German legacy automaker Mercedes-Benz warned that it may hit the lower end of its 12-14% adjusted return on sales guidance due to the “brutal” electric vehicle market.
Chief Financial Officer Harald Wilhelm emphasized that the intensifying competition in the industry prompts them to launch price cuts despite high production costs, The Guardian reported.
As a result, the German automaker will rely on its internal combustion engine-powered (ICE) vehicles to boost its earnings reports.
Mercedes’ Q3 2023 results
Electric automakers’ major price cuts and ongoing supply chain constraints led Mercedes CFO to describe the electric vehicle industry as a “pretty brutal space.”
Reuters reported that Mercedes shares declined over 6% by 0733 GMT to the lowest record in almost a year.
The German company also disclosed an adjusted return on sales of 12.4% in its automotive business for the third quarter.
Meanwhile, its Earnings Before Interest and Taxes (EBIT) declined 6.8% to 4.8 billion euros ($5.1 billion). This figure slightly surpassed the industry forecast owing to the 44% earnings growth in its van business to 715 million euros and a 15% adjusted return on sales.
However, the overall revenue for the Group dropped 1.4% to €37.2 billion. According to CFO Harald Wilhelm, the following factors adversely affected the Group’s Q3 2023 results:
- Higher inflation
- A €329 million headwind from foreign exchange
- Supply chain-related costs
Status quo
EV sales continue to surge in the European and Chinese markets. However, the increasing number of new cheaper models from Chinese brands challenge European automakers.
According to CFO Harald Wilhelm, some automakers have started lowering their all-electric vehicle models’ prices to match petrol-powered counterparts.

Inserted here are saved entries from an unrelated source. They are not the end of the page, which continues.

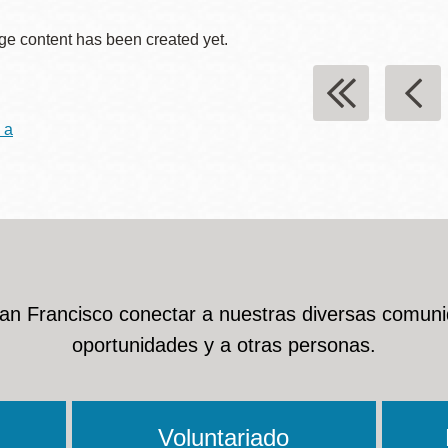
ge content has been created yet.
ción
Ocean View
Richmond
 a
Biblioteca
Sunset
Ambulante OMI
Treasure Island
Ortega
Visitacion Valley
Park
San Francisco conectar a nuestras diversas comuni
oportunidades y a otras personas.
West Portal
Parkside
Western
Voluntariado
Portola
Addition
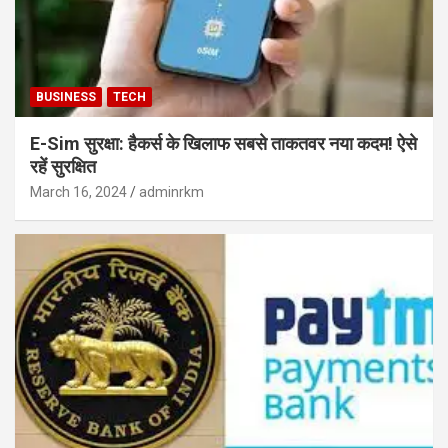
BUSINESS
TECH
E-Sim सुरक्षा: हैकर्स के खिलाफ सबसे ताकतवर नया कदम! ऐसे
रहें सुरक्षित
March 16, 2024
adminrkm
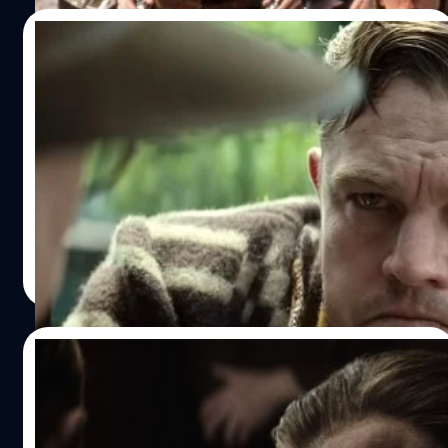
12/11/2023
เผยค่าเหนื่อยของ Leonardo DiCaprio ใน
‘Killers of the Flower Moon’ สูงเป็น
ประวัติการณ์ของหนัง Martin Scorsese: คิด
ลีโอนาร์โด ดิแคพรีโอ นักแสดงนำคู่บารมีของสกอร์เซซี ได้ค่า
เป็น 1 ใน 5 ของทุนสร้าง
เหนื่อยในการรับบทนำใน 'Killers of the Flower Moon' ไป 40
ล้านเหรียญ
ปรีดี ฤกษ์วลีกุล
| 1001 days ago
Read More
04/11/2023
Martin Scorsese ยกการแสดงเล่นใหญ่ของ
Brendan Fraser ใน ‘Killers of the Flower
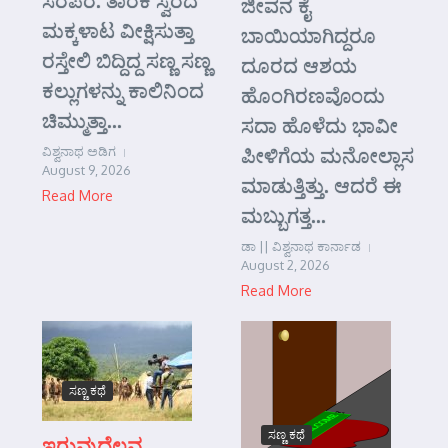
ಸರಪರ. ತಾರಕ ಸ್ವರದ
ಜೀವನ ಕೈ
ಮಕ್ಕಳಾಟ ವೀಕ್ಷಿಸುತ್ತಾ
ಬಾಯಿಯಾಗಿದ್ದರೂ
ರಸ್ತೇಲಿ ಬಿದ್ದಿದ್ದ ಸಣ್ಣ ಸಣ್ಣ
ದೂರದ ಆಶಯ
ಕಲ್ಲುಗಳನ್ನು ಕಾಲಿನಿಂದ
ಹೊಂಗಿರಣವೊಂದು
ಚಿಮ್ಮುತ್ತಾ...
ಸದಾ ಹೊಳೆದು ಭಾವೀ
ಪೀಳಿಗೆಯ ಮನೋಲ್ಲಾಸ
ವಿಶ್ವನಾಥ ಅಡಿಗ
August 9, 2026
ಮಾಡುತ್ತಿತ್ತು. ಆದರೆ ಈ
Read More
ಮಬ್ಬುಗತ್ತ...
ಡಾ || ವಿಶ್ವನಾಥ ಕಾರ್ನಾಡ
August 2, 2026
Read More
ಸಣ್ಣ ಕಥೆ
ಸಣ್ಣ ಕಥೆ
ಇರುವುದೆಲ್ಲವ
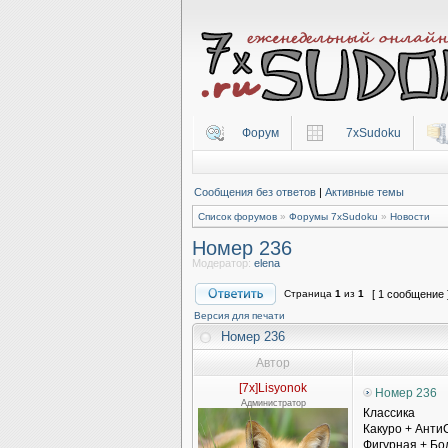
Форум
7xSudoku
Сообщения без ответов
|
Активные темы
Список форумов
»
Форумы 7xSudoku
»
Новости
Номер 236
Модератор:
elena
Страница
1
из
1
[ 1 сообщение 
Версия для печати
Номер 236
Автор
[7x]Lisyonok
Номер 236
Администратор
Классика
Какуро + Анти
Фигурная + Б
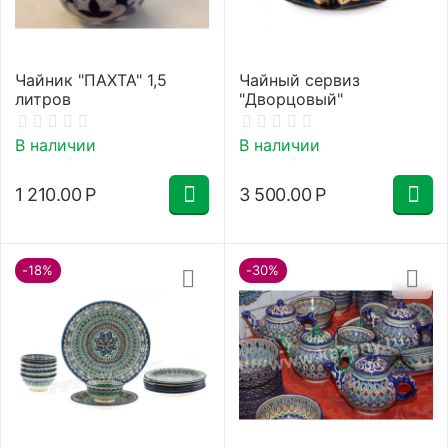
Чайник "ПАХТА" 1,5
Чайный сервиз
литров
"Дворцовый"
В наличии
В наличии
1 210.00
Р
3 500.00
Р
-18%
-30%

It is indeed problematic as production costs remain high.
“I can hardly imagine the current status quo is fully sustainable for everybody.”
Chief Financial Officer Harald Wilhelm
Pressure
Interestingly, the report noted that China has a strong influence on European automakers’ decision to join the electric mobility shift.
True enough, the Chinese Government has strongly promoted the industry through major policies and subsidies.
“Chinese manufacturers had never managed to export large numbers of petrol and diesel cars to Europe or the US, but now brands such as BYD, Nio, Xpeng and the Chinese-owned MG are gaining market share rapidly, to the alarm of traditional carmakers in Europe and the US.”
The Guardian
In effect, the EU took a major step against the unjust pricing strategies of Chinese automakers by investigating their EV subsidies. It can potentially result in imposing tariffs on EV imports as the EU seeks to defend its industry.
Mercedes’ Q3 2023 sales declined 4%, with top-end sales dropping 11%, due to model changeovers and Bosch-supplied 48v systems shortage. Its vehicle revenue fell 3.8% because of waning deliveries, as per Reuters. Nonetheless, its average selling price stayed the same, Mercedes noted.
That said, the company maintained its FY sales forecast of no YoY change.